§ **WHAT YOU WILL DO**
Write out the entries below as a numbered list, from the line containing "What Y value" through the end of the entries, skipping blank lines and leaving out the pictures.

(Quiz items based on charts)
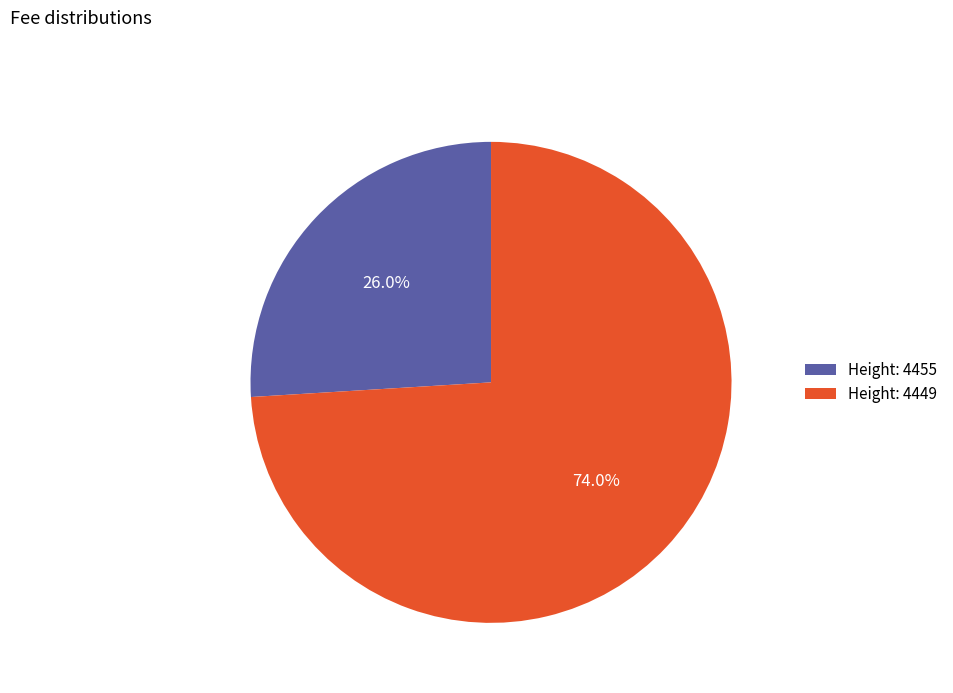

To the nearest percent, what is the average slice percentage?

50%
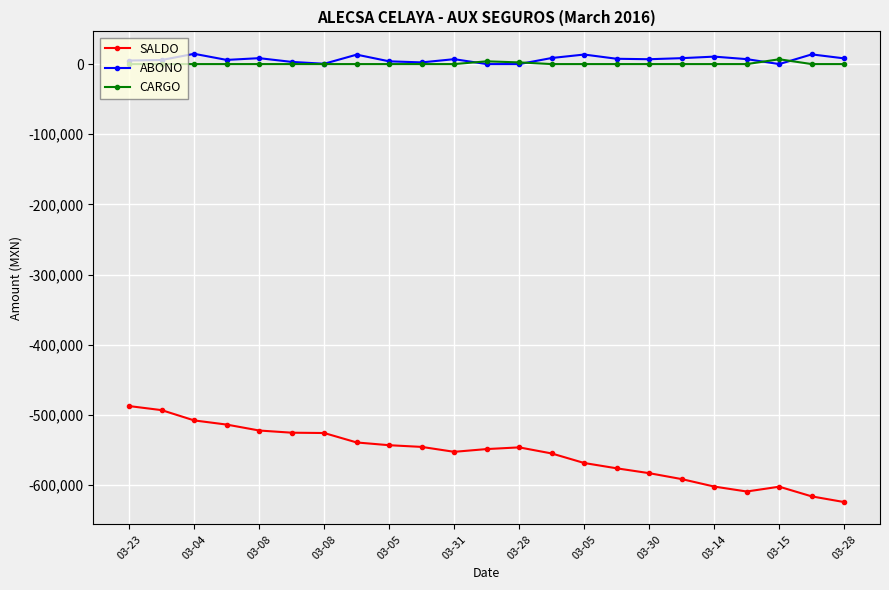

What is the greatest value displayed?

14647.0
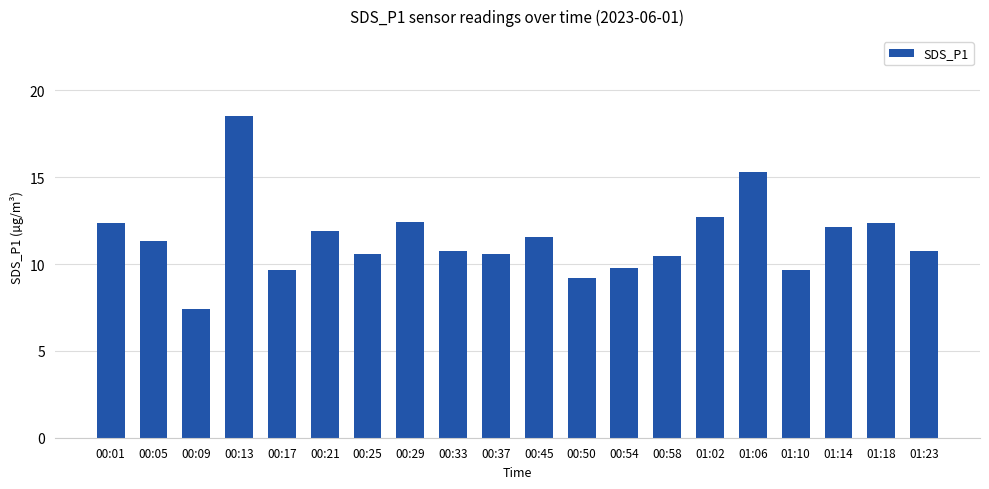

Read the value at 00:45.

11.6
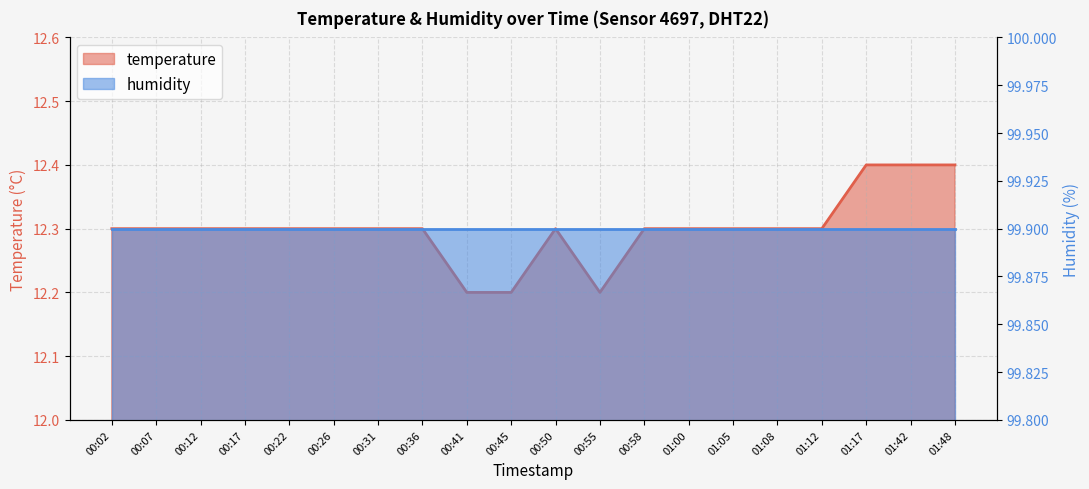

Which has a higher value, 00:50 or 00:55?

00:50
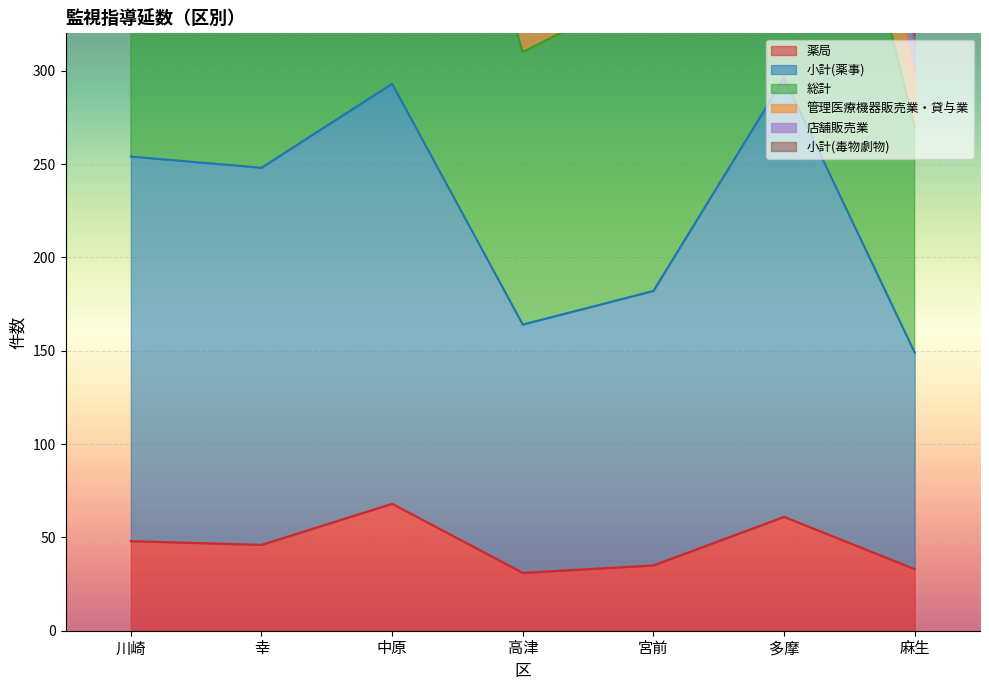

True or false: 薬局 has a value of 35 at 宮前.

True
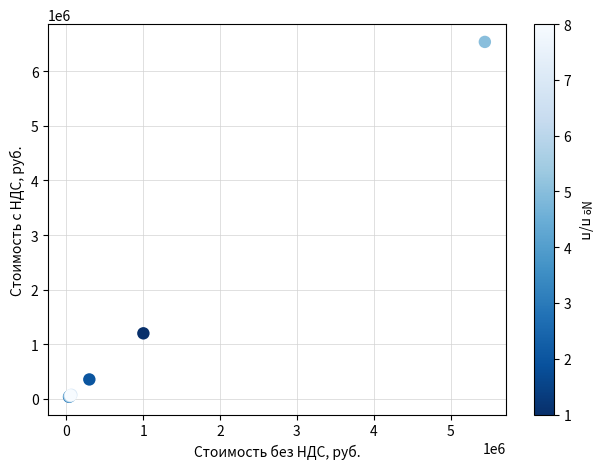

What Y value in the scatter plot is closest to 3288048?

1201476.0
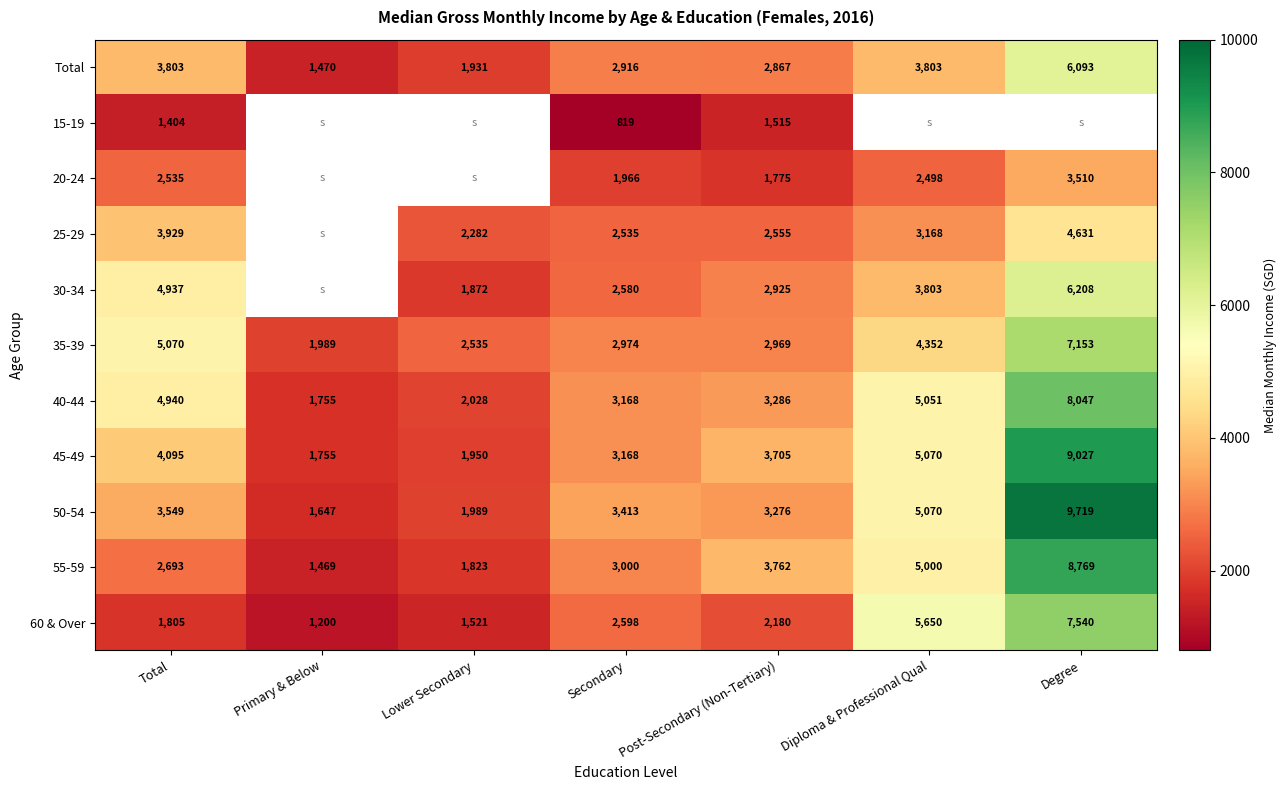

Which category has the highest value in the 45-49 series?

Degree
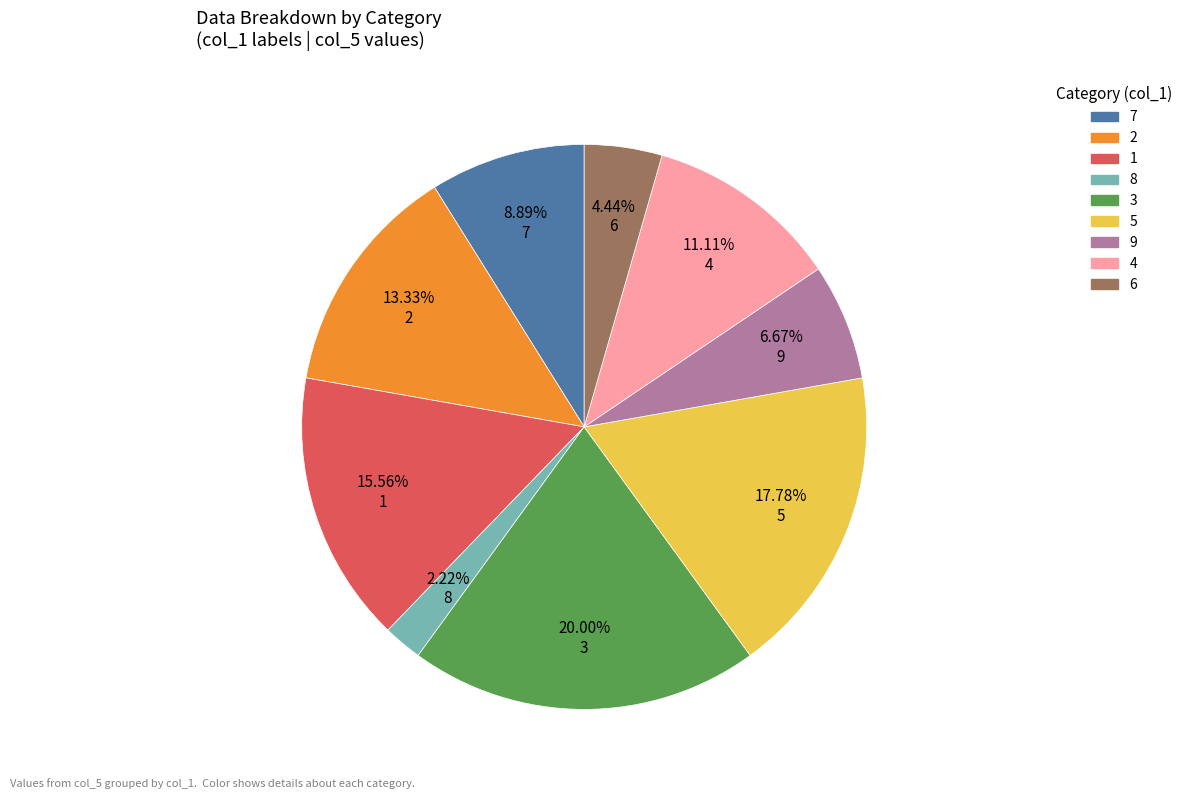

Is there any slice that represents more than half of the pie?

No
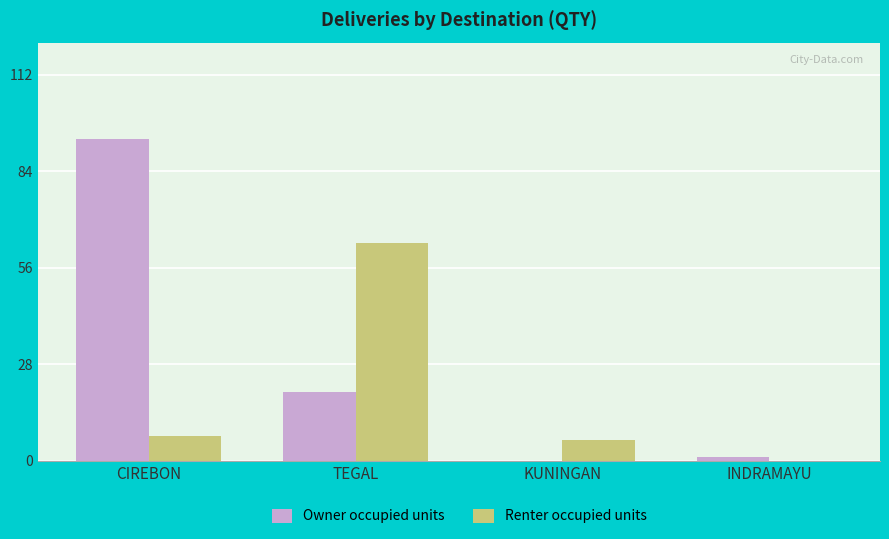

Reading right to left, list all the values displayed in this chart.

Owner occupied units: INDRAMAYU=1	KUNINGAN=0	TEGAL=20	CIREBON=93
Renter occupied units: INDRAMAYU=0	KUNINGAN=6	TEGAL=63	CIREBON=7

§ **OUTPUT FOR THIS TASK**
1. What Y value in the scatter plot is closest to 3288048?
2. 1201476.0
3. Which category has the highest value in the 45-49 series?
4. Degree
5. Is there any slice that represents more than half of the pie?
6. No
7. Reading right to left, list all the values displayed in this chart.
8. Owner occupied units: INDRAMAYU=1	KUNINGAN=0	TEGAL=20	CIREBON=93
9. Renter occupied units: INDRAMAYU=0	KUNINGAN=6	TEGAL=63	CIREBON=7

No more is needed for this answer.